On our way from Montpellier to Albi, where we headed for a few days of New Year’s Eve festivities, we made a short stopover at the small, sleepy, quaint – and very French, town of Lodève. As I came out of the car, parked on a street in the town’s center, I came face to face with a door: above it, inscribed with tiny tiles was the word onze (‘eleven’) and below, on the ground in front of it was written ‘ave’.
As in, you know, Eleventh Avenue! As in, you know, New York City! In this town that couldn’t be any less similar to the Big Apple. (I already wrote about the tendency to (often mistakenly) ascribe familiar meanings to that which is unknown, here).

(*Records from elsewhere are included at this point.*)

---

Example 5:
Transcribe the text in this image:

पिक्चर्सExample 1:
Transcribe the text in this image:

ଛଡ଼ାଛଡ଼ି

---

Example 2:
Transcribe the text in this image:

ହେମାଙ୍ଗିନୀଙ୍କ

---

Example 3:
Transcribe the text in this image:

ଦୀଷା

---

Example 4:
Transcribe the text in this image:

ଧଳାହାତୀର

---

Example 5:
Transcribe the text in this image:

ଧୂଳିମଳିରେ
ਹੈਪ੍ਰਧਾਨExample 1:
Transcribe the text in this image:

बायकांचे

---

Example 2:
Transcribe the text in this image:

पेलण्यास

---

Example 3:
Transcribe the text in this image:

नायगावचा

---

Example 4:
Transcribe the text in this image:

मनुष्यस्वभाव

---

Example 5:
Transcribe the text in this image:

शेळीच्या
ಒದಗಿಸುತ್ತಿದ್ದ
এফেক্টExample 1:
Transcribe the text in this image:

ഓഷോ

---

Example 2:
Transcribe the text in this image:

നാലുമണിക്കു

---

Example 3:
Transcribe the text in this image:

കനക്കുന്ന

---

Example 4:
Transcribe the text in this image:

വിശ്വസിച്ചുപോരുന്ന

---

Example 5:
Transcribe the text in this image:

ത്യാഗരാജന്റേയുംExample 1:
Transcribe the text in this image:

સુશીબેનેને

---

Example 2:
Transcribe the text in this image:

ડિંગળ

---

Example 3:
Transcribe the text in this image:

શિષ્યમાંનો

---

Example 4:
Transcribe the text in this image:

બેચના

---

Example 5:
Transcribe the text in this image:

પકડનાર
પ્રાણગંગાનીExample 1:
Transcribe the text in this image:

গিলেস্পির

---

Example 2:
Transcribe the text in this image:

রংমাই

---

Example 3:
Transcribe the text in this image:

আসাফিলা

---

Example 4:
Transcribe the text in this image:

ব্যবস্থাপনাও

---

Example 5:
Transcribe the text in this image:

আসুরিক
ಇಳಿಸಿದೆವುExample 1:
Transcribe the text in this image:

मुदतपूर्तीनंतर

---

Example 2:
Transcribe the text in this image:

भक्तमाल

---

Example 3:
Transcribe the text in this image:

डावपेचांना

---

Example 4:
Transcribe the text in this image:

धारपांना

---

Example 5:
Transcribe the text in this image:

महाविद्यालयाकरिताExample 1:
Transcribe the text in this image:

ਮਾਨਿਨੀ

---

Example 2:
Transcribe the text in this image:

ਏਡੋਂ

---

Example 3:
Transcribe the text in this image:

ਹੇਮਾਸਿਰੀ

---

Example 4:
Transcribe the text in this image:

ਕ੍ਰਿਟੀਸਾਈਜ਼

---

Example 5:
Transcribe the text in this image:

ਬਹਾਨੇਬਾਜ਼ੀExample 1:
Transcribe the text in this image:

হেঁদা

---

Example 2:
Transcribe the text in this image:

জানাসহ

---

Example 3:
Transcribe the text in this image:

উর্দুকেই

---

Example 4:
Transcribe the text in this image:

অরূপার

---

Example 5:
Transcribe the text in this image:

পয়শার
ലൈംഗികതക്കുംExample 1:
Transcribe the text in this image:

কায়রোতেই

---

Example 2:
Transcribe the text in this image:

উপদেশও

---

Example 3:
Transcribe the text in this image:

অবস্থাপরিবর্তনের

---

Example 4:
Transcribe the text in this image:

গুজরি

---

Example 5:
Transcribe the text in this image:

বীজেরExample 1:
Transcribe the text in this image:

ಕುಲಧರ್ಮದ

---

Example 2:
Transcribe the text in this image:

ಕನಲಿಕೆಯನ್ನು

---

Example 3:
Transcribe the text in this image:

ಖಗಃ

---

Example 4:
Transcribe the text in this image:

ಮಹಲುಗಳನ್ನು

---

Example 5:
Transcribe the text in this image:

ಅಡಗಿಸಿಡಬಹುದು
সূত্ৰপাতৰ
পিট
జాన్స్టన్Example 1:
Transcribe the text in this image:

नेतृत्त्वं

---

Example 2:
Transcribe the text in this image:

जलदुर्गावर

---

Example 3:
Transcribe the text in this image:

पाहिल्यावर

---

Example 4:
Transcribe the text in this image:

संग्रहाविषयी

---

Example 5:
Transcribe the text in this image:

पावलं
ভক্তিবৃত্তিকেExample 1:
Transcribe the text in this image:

Believe it or not, though, it turned out that there is no Eleventh Ave in Lodève. (The roads there, if you must know, have perfectly appropriate and very French-sounding names, like for example Avenue de la République, Rue de l’Hôtel de Ville and Chemin des Amoureux.) In this case, the onze was simply the number of the street where the building stood, whereas the ave before the threshold did not signify an abbreviation for avenue, but rather a greeting salutation, an old way of saying hello, or hail, if you will (same one as in Ave Maria). So, there you have it.
Strangely enough, at roughly the same time last year, I found myself standing on New York City’s streets on the outskirts of Sofia. I’m going to go ahead and assume this is a sign that I need to renew the tradition of spending New Year’s Eve in New York, which I did for much of the past decade.